La Provence, 27/04/2007: 

Interrogations autour du chantier de Georges-Besse II

Cent ouvriers polonais travaillent dans les opérations de génie civil

Qualifié d'investissement industriel français de la décennie (une enveloppe de 3 milliards d'euros concerne ce projet) par la présidente d'Areva, Anne Lauvergeon, l'usine d'enrichissement Georges-Besse II, dont le premier module est en cours de construction sur le sol bollénois, était aussi annoncé comme un formidable bol d'air, en terme d'embauches, dans un bassin fortement marqué par le chômage.

Comme une délocalisation à l'envers. Mais, alors que le chantier bat son plein, ce dernier est le théâtre d'un étrange paradoxe. Sur les 200 personnes qui travaillent sur les opérations de génie civil, la moitié vient de Pologne (voir les explications du chef de projet ci-dessous). Comme une délocalisation à l'envers. Les syndicats présents sur le complexe nucléaire, voudraient s'intéresser aux conditions de travail de ces travailleurs venus de l'est. "Mais on ne nous laisse pas entrer, déplore Christian Papini délégué groupe Areva NC pour la CFDT. Les seules visites de chantier ne nous permettent pas d'établir si les conditions de travail de ces ouvriers sont conformes à la législation française. Si ce chantier est bien sous tous rapports, qu'on nous laisse donc vérifier par nous-mêmes!" s'exclame-t-il.

Autre thème de préoccupation des syndicats, la politique d'achats d'Areva "qui ne permet pas à des entreprises françaises de s'aligner sur leurs concurrents étrangers lors des appels d'offre." Hypothèse vraie ou pas, la situation conduit à s'interroger sur le fait que l'on fasse venir des travailleurs vivant à des milliers de kilomètres, dans une ville qui compte nombre de chômeurs à faible qualification.

D'autant plus que le démarrage du chantier n'a surpris personne puisqu'il accusait plus d'un an de retard par rapport au calendrier prévisionnel.

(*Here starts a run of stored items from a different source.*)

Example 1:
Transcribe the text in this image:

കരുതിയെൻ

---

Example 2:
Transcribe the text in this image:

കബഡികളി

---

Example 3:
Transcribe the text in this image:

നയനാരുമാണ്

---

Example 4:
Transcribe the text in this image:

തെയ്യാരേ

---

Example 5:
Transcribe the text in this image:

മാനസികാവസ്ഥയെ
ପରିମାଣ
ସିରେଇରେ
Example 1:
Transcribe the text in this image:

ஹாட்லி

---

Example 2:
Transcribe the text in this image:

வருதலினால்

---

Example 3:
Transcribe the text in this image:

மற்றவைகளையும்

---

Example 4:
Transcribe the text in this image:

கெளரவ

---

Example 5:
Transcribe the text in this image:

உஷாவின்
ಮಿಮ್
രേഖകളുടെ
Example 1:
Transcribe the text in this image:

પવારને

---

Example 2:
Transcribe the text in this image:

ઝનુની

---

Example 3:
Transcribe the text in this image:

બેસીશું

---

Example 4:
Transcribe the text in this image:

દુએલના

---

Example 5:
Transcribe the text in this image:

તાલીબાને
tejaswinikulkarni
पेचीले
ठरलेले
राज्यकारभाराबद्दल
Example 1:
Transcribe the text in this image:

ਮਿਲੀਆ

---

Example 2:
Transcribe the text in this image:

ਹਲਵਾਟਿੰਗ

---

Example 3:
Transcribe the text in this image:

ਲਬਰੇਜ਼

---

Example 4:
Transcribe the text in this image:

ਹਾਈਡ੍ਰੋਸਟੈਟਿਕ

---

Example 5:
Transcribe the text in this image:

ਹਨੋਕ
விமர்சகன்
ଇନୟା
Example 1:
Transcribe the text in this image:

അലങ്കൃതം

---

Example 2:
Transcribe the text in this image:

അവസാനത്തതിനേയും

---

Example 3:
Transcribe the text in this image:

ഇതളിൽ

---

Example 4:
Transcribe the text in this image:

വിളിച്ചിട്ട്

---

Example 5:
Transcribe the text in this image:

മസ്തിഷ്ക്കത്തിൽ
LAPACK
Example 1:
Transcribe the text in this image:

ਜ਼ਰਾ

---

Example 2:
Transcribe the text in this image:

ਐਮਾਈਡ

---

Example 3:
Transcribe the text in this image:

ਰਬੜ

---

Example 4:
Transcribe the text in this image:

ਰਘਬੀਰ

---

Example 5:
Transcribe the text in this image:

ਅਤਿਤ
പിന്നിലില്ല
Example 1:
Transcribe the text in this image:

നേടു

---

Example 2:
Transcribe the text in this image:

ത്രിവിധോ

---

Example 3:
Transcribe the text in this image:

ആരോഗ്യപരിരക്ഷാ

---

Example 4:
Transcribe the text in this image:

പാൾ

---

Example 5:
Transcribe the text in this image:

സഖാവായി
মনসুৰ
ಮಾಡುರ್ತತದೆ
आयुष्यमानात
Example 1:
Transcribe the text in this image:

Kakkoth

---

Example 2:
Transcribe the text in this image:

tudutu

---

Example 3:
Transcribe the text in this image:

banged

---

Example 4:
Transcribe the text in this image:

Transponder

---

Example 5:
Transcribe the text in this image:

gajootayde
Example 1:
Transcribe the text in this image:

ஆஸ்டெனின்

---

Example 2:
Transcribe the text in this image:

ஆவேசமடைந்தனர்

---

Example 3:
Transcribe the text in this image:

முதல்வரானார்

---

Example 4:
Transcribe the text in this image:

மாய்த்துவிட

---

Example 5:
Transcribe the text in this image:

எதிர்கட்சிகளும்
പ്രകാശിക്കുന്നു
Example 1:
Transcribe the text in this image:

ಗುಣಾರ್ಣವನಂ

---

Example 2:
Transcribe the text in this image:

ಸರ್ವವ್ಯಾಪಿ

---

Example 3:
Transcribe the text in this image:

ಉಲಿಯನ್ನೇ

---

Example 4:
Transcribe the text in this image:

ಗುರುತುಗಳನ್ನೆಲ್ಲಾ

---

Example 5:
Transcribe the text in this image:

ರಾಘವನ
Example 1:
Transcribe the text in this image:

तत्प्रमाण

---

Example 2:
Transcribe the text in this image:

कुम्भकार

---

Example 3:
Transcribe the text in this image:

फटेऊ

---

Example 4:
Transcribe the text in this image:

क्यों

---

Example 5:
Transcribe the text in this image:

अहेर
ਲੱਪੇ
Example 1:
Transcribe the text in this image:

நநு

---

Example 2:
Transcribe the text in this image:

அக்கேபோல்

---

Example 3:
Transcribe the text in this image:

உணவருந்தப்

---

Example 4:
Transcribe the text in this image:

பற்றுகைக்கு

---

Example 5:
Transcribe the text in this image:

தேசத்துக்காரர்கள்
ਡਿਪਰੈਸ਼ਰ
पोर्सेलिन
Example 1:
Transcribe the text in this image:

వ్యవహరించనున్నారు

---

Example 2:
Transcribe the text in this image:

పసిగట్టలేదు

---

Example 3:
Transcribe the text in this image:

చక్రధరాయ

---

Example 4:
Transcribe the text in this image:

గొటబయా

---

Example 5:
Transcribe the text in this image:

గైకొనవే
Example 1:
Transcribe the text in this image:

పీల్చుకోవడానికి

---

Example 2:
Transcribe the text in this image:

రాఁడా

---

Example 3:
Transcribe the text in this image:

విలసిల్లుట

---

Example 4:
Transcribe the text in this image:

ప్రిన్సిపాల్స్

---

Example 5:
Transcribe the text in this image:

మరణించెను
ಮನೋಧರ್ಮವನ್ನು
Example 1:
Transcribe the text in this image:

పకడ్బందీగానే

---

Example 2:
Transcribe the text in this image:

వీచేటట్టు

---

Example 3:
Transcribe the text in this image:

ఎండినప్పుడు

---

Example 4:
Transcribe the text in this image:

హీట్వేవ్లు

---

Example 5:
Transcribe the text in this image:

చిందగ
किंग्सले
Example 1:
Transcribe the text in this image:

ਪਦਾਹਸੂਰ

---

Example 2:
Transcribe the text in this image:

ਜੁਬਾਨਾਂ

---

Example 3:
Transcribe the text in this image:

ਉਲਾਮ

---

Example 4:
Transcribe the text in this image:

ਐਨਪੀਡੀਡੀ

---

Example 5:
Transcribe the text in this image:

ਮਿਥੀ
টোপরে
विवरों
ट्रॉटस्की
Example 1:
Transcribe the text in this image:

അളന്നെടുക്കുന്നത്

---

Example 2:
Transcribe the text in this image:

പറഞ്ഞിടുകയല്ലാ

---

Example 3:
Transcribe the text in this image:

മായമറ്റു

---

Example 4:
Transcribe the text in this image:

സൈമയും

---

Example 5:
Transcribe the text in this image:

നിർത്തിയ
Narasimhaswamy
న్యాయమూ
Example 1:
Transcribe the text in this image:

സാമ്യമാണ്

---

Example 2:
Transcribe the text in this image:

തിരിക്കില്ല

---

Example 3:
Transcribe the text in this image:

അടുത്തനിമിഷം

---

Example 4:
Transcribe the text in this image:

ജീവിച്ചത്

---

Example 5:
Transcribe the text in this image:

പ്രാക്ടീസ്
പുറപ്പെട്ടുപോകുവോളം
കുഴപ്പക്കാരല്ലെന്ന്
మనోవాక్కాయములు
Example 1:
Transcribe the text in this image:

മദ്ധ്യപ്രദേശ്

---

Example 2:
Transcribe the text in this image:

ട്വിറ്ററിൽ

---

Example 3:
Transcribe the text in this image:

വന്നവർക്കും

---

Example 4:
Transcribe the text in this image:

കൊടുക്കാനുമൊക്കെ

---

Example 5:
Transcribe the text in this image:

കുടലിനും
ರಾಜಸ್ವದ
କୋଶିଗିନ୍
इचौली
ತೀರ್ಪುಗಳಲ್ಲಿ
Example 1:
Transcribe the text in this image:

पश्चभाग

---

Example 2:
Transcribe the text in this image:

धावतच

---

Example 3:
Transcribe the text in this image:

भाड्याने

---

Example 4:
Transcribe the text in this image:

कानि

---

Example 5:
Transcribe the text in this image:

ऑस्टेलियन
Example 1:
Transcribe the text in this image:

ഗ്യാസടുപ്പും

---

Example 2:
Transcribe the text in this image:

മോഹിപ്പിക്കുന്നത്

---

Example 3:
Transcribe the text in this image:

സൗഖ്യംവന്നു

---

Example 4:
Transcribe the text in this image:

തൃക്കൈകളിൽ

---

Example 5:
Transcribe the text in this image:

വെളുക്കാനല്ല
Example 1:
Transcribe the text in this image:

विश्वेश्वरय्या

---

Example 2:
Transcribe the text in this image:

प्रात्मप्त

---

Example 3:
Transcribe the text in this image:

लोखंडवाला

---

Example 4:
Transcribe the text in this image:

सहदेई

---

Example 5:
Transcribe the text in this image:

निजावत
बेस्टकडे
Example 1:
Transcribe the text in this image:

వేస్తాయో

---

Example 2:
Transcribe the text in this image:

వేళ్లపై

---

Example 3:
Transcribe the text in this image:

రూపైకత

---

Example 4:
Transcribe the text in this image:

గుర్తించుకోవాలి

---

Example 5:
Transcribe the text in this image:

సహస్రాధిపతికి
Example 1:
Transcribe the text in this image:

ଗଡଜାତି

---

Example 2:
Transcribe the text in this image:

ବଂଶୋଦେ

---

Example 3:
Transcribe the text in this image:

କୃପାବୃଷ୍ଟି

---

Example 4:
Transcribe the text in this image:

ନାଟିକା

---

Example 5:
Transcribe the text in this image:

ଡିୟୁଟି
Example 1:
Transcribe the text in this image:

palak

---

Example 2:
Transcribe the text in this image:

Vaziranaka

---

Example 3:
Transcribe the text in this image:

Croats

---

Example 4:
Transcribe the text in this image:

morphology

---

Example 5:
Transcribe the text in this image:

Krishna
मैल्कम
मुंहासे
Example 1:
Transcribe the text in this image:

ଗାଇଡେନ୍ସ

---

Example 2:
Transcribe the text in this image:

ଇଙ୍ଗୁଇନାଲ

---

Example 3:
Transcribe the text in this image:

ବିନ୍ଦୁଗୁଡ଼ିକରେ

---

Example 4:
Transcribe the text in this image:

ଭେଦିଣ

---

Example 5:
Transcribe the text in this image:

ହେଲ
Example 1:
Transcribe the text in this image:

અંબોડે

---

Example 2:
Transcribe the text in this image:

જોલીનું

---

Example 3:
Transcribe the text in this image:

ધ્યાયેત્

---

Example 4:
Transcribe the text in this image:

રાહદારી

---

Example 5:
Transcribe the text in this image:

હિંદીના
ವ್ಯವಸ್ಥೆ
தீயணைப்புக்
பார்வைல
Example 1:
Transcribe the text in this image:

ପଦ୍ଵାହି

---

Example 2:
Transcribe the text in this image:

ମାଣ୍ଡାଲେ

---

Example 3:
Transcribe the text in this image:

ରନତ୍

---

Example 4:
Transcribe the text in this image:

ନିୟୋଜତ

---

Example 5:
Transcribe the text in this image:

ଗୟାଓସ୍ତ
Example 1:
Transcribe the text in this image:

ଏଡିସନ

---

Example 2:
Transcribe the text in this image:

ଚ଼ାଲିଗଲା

Nicolas de Turckheim, directeur du projet de construction de l'usine réaffirme néanmoins que "la construction de GB II (module de Pierrelatte compris) va générer 2000 emplois directs sur huit ans et que les entreprises régionales ont eu un fort taux de succès aux 90 appels d'offres (60%)."

 

 


A propos de Georges-Besse II:

Extrait de la lettre d'information du Comité Stop Nogent-sur-Seine n°107, mai-septembre 2005:

La France et les usines d'enrichissement de l'uranium:
D'Eurodif (Georges Besse I) à Georges Besse II


Usine Georges Besse

La France va abandonner le procédé d'enrichissement par diffusion gazeuse actuellement utilisé à l'usine Eurodif pour un procédé par centrifugation. Ceci nécessite la création d'une nouvelle installation nucléaire de base et devrait susciter une mobilisation antinucléaire nationale car l'enrichissement de l'uranium est à la base de toute l'industrie nucléaire civile et aussi militaire.

Rappelons que des trois isotopes U238, U235, U234 de l'uranium naturel, seul l'uranium 235 est fissile. Alors que sa concentration en poids est d'environ 0,71% dans l'uranium naturel (pour 99,28% d'U238 et 0,005% U234) il est nécessaire d'augmenter la concentration en U235 pour utiliser l'uranium dans les réacteurs nucléaires. Elle est enrichie entre 3 et 6% dans le combustible des réacteurs actuels. Il est envisagé un enrichissement à 15% pour les réacteurs dits de 4ème génération.
L'étape de l'enrichissement intervient après l'extraction du minerai d'uranium puis de sa concentration en uranium sur le site minier par des traitements aboutissant à un produit pâteux (le « yellow cake ») et de la conversion des concentrés d'uranium en hexafluorure d'uranium UF6 à Pierrelatte (Drôme) dans les installations de COMURHEX. L'enrichissement s'effectue sur l'UF6 gazeux à l'usine Eurodif de Pierrelatte, rebaptisée Georges Besse I, par le procédé de diffusion gazeuse.
Remarquons que s'il y a enrichissement de l'uranium d'une part, il reste bien évidemment de l'uranium appauvri d'autre part : la conversion de 8 kg d'uranium naturel à 0,71% d'U235, produit 1 kg d'uranium enrichi à 3,7% et 7 kg d'uranium appauvri (UA) à 0,25%.

Eurodif, tuyauterie de la cascade d'enrichissement.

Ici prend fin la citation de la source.